◆ SOURCE DOCUMENT
Start of Block
All commands work both as jarv /command (one-shot) and inside heads-up mode. Read-only commands (/help, /about, /usage, and /config) use a temporary display by default in interactive terminals; change read_only_command_display in /settings to print them permanently instead.

Sessions

Each terminal is automatically bound to its own session. Jarv identifies terminals using environment variables (WT_SESSION, TERM_SESSION_ID, TMUX, STY) with a parent-process fallback, so history persists across runs in the same terminal.

  • /new starts a fresh session on the next prompt without archiving the current session.
  • /sessions opens an interactive browser (arrow keys to navigate, Enter to load, a to archive, d to delete, p to preview, Tab to switch views, Ctrl+F to search).
  • /history opens an interactive transcript where Up/Down scroll and Left/Right jump to the previous or next chat/reply.
  • /undo and /redo let you step through recent exchanges.

Config

Settings live in ~/.jarv/config.json (created on first run). Use /settings for the common controls, or edit the file directly with /set and /unset.

Key Default Description
api_key "" OpenAI API key. Falls back to OPENAI_API_KEY env var if empty.
model "gpt-5.4-mini" Model name passed to the API.
reasoning_effort "" Reasoning effort level. Leave empty to disable.
max_history 40 Number of recent stored history items included as model context. Does not delete saved history.
max_stdin_chars 200000 Maximum piped stdin characters attached to a one-shot prompt.
max_tool_output_chars 20000 Maximum tool output characters returned to the model. Longer output is returned with the middle omitted.
command_timeout 60 Seconds before a shell command is killed.
command_safety "risky" Command confirmation level: all (confirm every command), risky (confirm dangerous commands only), none (no confirmation).
audit true LLM auditor for flagged commands.
auditor_auto_approve true Let the auditor auto-approve commands it deems safe.
auditor_model "" Auditor model. Empty uses the active model.
max_subagent_depth 4 Maximum nesting depth for spawned subagents.
subagent_thread_pool_max_workers 8 Max parallel subagents per spawn call.
check_updates true Background update check on startup (non-blocking, throttled to once per 24h).
read_only_command_display "auto" Display mode for /help, /about, /usage, and /config: auto, print, inline, or fullscreen.
print_usage_after_agent false Print a compact token usage line after each completed agent run.
system_prompt "You are Jarv..." System instructions sent with each request.

Local files

All state is stored in ~/.jarv/ (on Windows, %USERPROFILE%\.jarv\):

~/.jarv/
├── config.json                      # settings and optional API key
├── sessions.json                    # terminal → session mappings
├── sessions/
│   ├── history-<hash>.json          # conversation history
│   ├── artifacts-<hash>.json        # subagent artifacts
│   ├── usage-<hash>.json            # session token usage totals
│   └── redo-<hash>.json             # undo/redo stack
├── usage.json                       # future system-wide token usage ledger
└── archive/                         # archived sessions

max_history counts stored items, not exchanges or tokens. User messages, assistant messages, reasoning items, function calls, and function call outputs each count as one item.

System-wide usage tracking starts from the version that records ~/.jarv/usage.json; older session totals are not backfilled into time-window reports.

Dependencies

Package Role
openai Responses API client
rich Terminal styling, live rendering, markdown
litellm Token counting, model pricing, context window metadata

License

Elastic License 2.0 (ELv2) — free to use, modify, and redistribute. You may not offer jarv as a hosted/managed service.
End of Block
◆ ACTIONS TO TAKE
A: Answer these from the Jarv guide:
(i) How many seconds does a shell command run before it is killed by default?
(ii) Which file holds the undo/redo stack?
(iii) Which package handles token counting?
B: Using the Jarv guide, explain why history carries over between runs in the same terminal.

(Rows drawn from a dataset)
Start of Block
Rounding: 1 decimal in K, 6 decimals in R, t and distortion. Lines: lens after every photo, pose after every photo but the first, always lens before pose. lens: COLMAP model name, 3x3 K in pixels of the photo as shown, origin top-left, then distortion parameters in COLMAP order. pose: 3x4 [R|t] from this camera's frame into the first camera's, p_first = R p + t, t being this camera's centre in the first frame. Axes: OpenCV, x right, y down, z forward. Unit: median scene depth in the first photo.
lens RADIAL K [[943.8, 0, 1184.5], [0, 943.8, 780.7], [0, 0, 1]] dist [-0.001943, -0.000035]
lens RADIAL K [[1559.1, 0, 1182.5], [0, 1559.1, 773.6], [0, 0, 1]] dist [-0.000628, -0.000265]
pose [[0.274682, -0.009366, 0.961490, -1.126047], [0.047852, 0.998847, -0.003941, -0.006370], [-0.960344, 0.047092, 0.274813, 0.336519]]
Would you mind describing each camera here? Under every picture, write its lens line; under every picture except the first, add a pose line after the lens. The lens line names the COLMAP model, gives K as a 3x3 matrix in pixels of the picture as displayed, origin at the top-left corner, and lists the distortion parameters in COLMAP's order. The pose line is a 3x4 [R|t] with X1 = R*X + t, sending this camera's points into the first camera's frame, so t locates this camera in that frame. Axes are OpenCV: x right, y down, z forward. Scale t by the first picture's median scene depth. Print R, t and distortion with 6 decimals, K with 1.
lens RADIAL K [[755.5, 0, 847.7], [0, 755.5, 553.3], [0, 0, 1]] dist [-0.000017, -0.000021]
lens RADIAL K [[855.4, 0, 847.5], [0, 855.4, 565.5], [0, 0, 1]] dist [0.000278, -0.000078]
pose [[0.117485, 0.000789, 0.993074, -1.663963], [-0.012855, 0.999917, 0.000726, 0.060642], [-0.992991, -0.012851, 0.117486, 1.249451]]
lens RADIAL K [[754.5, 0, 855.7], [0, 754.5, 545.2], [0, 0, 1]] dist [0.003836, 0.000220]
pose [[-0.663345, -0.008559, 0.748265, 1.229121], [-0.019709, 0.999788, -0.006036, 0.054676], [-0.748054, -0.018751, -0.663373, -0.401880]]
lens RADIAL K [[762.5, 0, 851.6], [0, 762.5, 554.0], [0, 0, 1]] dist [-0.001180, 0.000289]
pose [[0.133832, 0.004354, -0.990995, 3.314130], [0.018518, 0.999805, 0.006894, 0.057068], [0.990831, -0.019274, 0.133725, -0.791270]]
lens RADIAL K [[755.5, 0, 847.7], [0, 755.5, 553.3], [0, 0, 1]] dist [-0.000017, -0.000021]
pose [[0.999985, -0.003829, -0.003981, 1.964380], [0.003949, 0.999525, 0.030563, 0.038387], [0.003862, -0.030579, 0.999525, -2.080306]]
End of Block
◆ EXPECTED OUTPUTS
A:
(i) 60 seconds
(ii) ~/.jarv/sessions/redo-<hash>.json
(iii) litellm

B: Each terminal is tied to its own session. Jarv recognizes a terminal by environment variables (WT_SESSION, TERM_SESSION_ID, TMUX, STY), and falls back to the parent process. So each new run in that terminal returns to the same session and its history.